Подтягиваю свою желтую тогу и любимой левой ногой толкаю дверь в профессорский зал. Приготовьтесь, сейчас я буду кутить!
Бурново сидит на столе лицом к публике в распахнутом багряном халате, упираясь руками в скомканные листы бумаги, перед ним склонилась девушка в малиновых трусах и яростно кивает головой, конспектируя кончиком языка сдавленные комментарии научного руководителя: «Еще, девочка моя, еще, Руминочка…»
Я застываю между прошлым и будущим, в ослепительном миге. Не могу шевелиться, не могу отступить, только вялой правой ладонью пытаюсь в воздухе найти выключатель. Погасить утреннее солнце. Ампирной ложбинкой над малиновым кружевом Румина чувствует легкий сквозняк, она бросает неоконченный конспект, оборачивается ко мне. И беззвучно смеется, обнажая разогретую щель между зубов.
— Тебя к телефону! Слышишь?
Крик Хташи освобождает меня. Бегом на кухню! Какая тяжелая эстафета по этим мясистым коврам под взглядами дохлых историков.

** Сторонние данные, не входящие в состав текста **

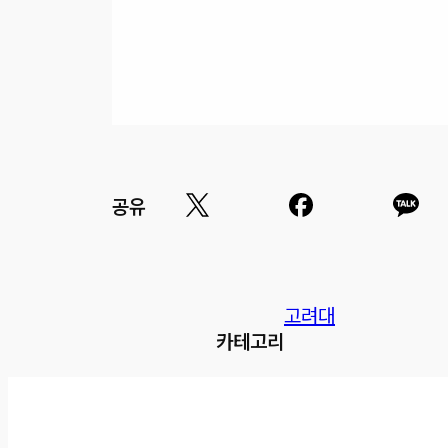
공유
고려대
카테고리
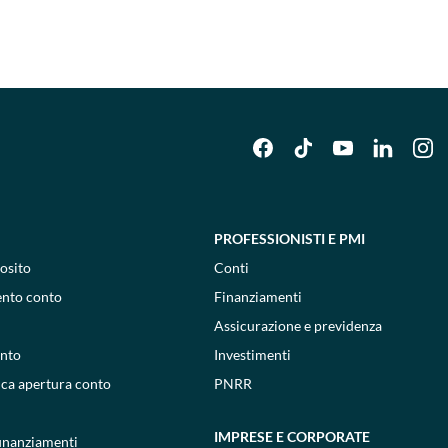
PROFESSIONISTI E PMI
osito
Conti
ento conto
Finanziamenti
Assicurazione e previdenza
onto
Investimenti
ica apertura conto
PNRR
IMPRESE E CORPORATE
 finanziamenti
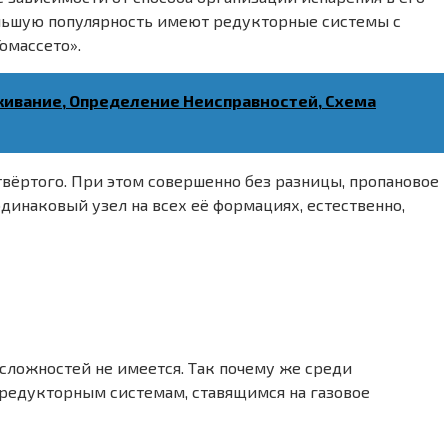
ольшую популярность имеют редукторные системы с
омассето».
уживание, Определение Неисправностей, Схема
твёртого. При этом совершенно без разницы, пропановое
динаковый узел на всех её формациях, естественно,
 сложностей не имеется. Так почему же среди
 редукторным системам, ставящимся на газовое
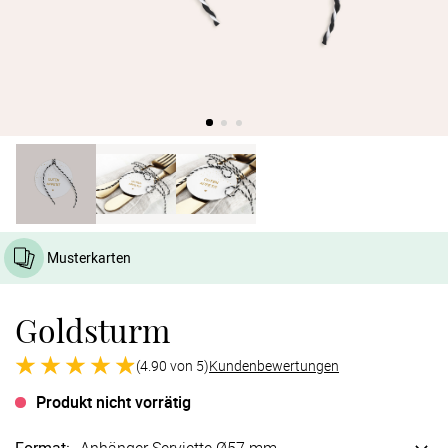
Verlobung
Junggesel
Musterkarten
Goldsturm
(4.90 von 5)
Kundenbewertungen
Produkt nicht vorrätig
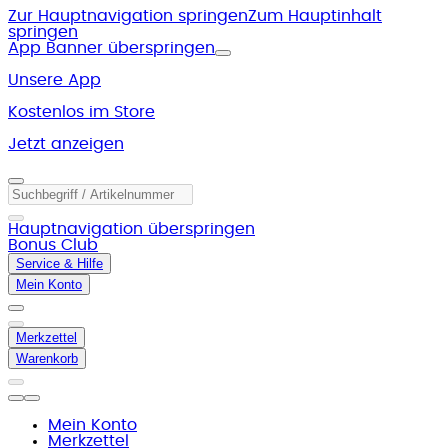
Zur Hauptnavigation springen
Zum Hauptinhalt
springen
App Banner überspringen
Unsere App
Kostenlos im Store
Jetzt anzeigen
Hauptnavigation überspringen
Bonus Club
Service & Hilfe
Mein Konto
Merkzettel
Warenkorb
Mein Konto
Merkzettel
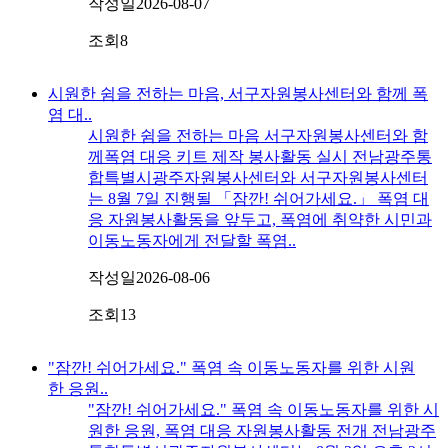
작성일
2026-08-07
조회
8
시원한 쉼을 전하는 마음, 서구자원봉사센터와 함께 폭
염 대..
시원한 쉼을 전하는 마음 서구자원봉사센터와 함
께폭염 대응 키트 제작 봉사활동 실시 전남광주통
합특별시광주자원봉사센터와 서구자원봉사센터
는 8월 7일 진행될 「잠깐! 쉬어가세요.」 폭염 대
응 자원봉사활동을 앞두고, 폭염에 취약한 시민과
이동노동자에게 전달할 폭염..
작성일
2026-08-06
조회
13
"잠깐! 쉬어가세요." 폭염 속 이동노동자를 위한 시원
한 응원..
"잠깐! 쉬어가세요." 폭염 속 이동노동자를 위한 시
원한 응원, 폭염 대응 자원봉사활동 전개 전남광주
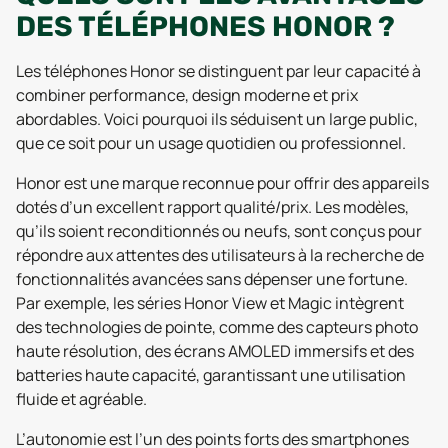
DES TÉLÉPHONES HONOR ?
Les téléphones Honor se distinguent par leur capacité à
combiner performance, design moderne et prix
abordables. Voici pourquoi ils séduisent un large public,
que ce soit pour un usage quotidien ou professionnel.
Honor est une marque reconnue pour offrir des appareils
dotés d’un excellent rapport qualité/prix. Les modèles,
qu’ils soient reconditionnés ou neufs, sont conçus pour
répondre aux attentes des utilisateurs à la recherche de
fonctionnalités avancées sans dépenser une fortune.
Par exemple, les séries Honor View et Magic intègrent
des technologies de pointe, comme des capteurs photo
haute résolution, des écrans AMOLED immersifs et des
batteries haute capacité, garantissant une utilisation
fluide et agréable.
L’autonomie est l’un des points forts des smartphones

Хташа протягивает мне черную трубку:
— Тебя какой-то Требьенов… Ты дал ему телефон сюда?
Беру трубку, зажимаю рот Требьенову.
— Хташа, откуда взялся папа?
— Ночью прилетел, у него срочный доклад на ученом совете. А мама осталась еще на два дня, не пропадать же номеру в отеле. Ответь уже человеку.
— Але… Да, Сильвер!
Сквозь сердцебиение доносится чмокание Требьенова:
— Ну что, все хорошо у вас?
— Да… А что случилось?
— Когда свадьба? Свидетелем меня позовете?
— Давай по делу.
— Вы говорили, что ваш будущий тесть занимается Бенкендорфом?
— Да. — Я дрожу и пытаюсь спрятаться между холодильником и буфетом.
— Это очень хорошо! На него есть заказ.
— На кого?
— На Бенкендорфа. Надо встретиться с людьми, я устрою вам встречу. Только очень быстро все надо делать!